Benson used this limited contracting authority to hire Yvonne Ward in late April 2016 as the city’s interim attorney. When her contract was up that June, the Kenyon Disend firm was hired to fill the interim position until the council approved a long-term contract.
The council majority refused the contract, but Benson continued signing multiple $15,000 contracts with Kenyon Disend to retain its services over the next few years, a move the council majority said blatantly violated city and state code.
The council voted to hire Vancil Law Offices in July 2016 in a 3-2 vote; Benson again declined to sign the resolution, stating the council majority was overreaching its powers. Vancil decided to not contest the mayor’s decision.
Nearly a year later, the council voted 3-2 to hire Koler and Glenn in May 2017 as interim attorneys while the city continued to seek a long-term contract. Koler was previously hired by the council majority to represent them in a binding arbitration case with Oakpointe over a potential contract breach. Arbitration was ultimately denied by the retired judge overseeing the case.
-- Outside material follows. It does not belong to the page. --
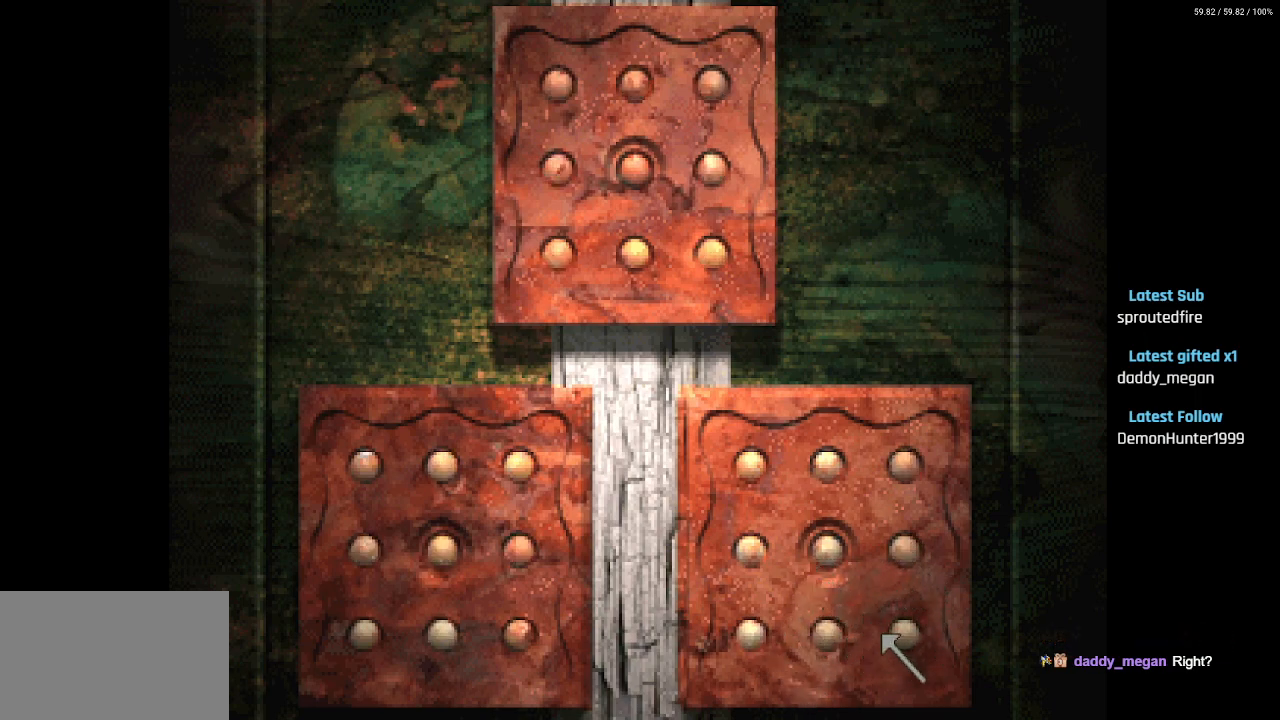
{"buttons": ["CROSS", "DPAD_UP", "DPAD_LEFT"], "left_stick": "center", "right_stick": "center", "events": [[33, "DPAD_UP", "down"], [50, "DPAD_RIGHT", "up"], [67, "CROSS", "down"], [117, "DPAD_LEFT", "down"], [200, "CROSS", "up"], [433, "CROSS", "down"]]}
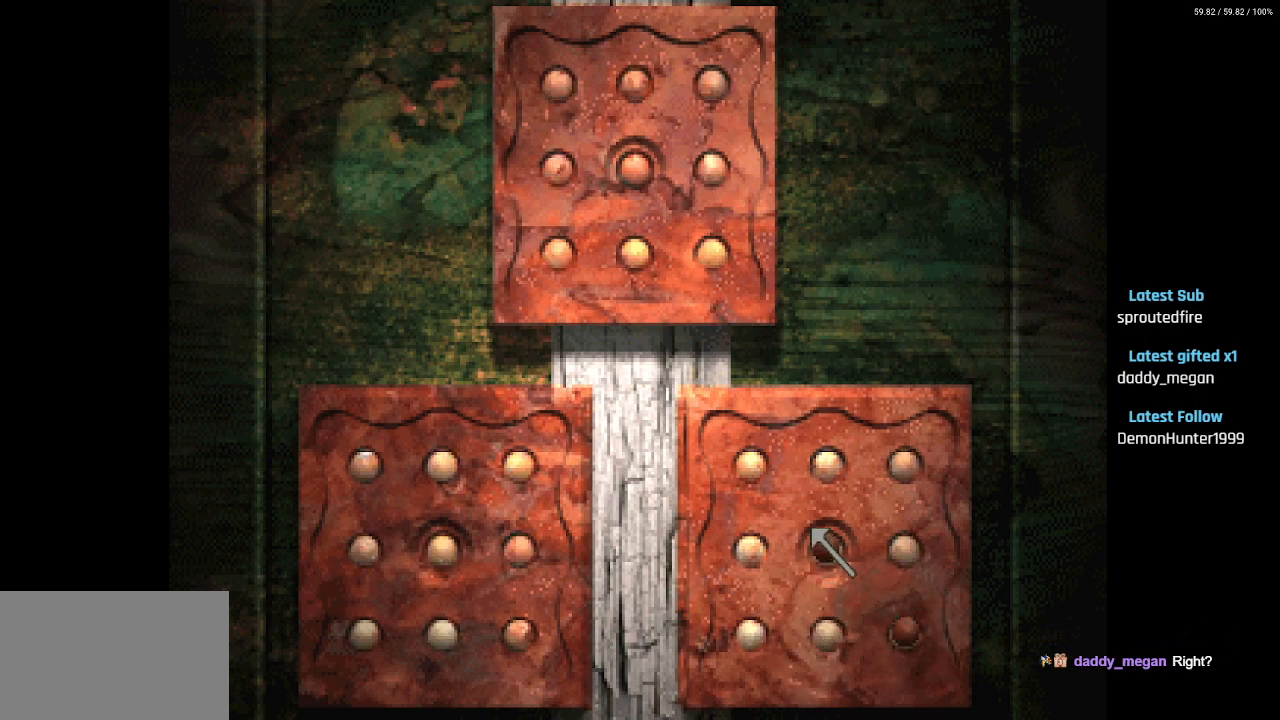
{"buttons": ["DPAD_DOWN"], "left_stick": "center", "right_stick": "center", "events": [[33, "CROSS", "up"], [250, "CROSS", "down"], [317, "DPAD_UP", "up"], [333, "DPAD_DOWN", "down"], [350, "CROSS", "up"], [367, "DPAD_LEFT", "up"]]}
Koler and Glenn, as interim attorneys, said they weren’t there to replace Kenyon Disend, but to supply additional legal opinions and work. Benson made it clear the city would not pay them and did not sign the resolution or the contract — instead, Pepper signed the contract.
In turn, the council voted 3-2 to discharge Kenyon Disend in June 2017, prompting Benson to yet again claim the council had no authority to do so. This happened a total of three times, though each time, Kenyon Disend continued to appear at council meetings and be paid via $15,000 contracts.
In August 2017, the council voted 3-2 to hire Bremner, not as a city attorney, but to investigate Benson’s actions — including denying council-approved resolutions and continuing to use serial contracts — over the previous two years, and potentially file a lawsuit. Pepper again signed the contract when Benson refused.
That lawsuit was filed October 2017, alleging Benson misappropriated hundreds of thousands of dollars by retaining Kenyon Disend’s services though her serial contracting, and Kenyon Disend was legitimizing those illegal actions.
However, the suit was dismissed without trial by the City Council in January 2018 by a 4-1 vote, with Morgan and Weber having just been replaced by new council members. Pepper was the sole nay vote.
In the same meeting, the council approved a long-term contract with Kenyon Disend and resolutions declining to pay Koler, Glenn, and Bremner.
It is unclear whether the court will end up addressing the issue of serial contracts, and whether Benson violated city code by approving multiple $15,000 contracts with Kenyon Disend.
According to the complaint, the city spent more than $200,000 in short-term contracts with Kenyon Disend.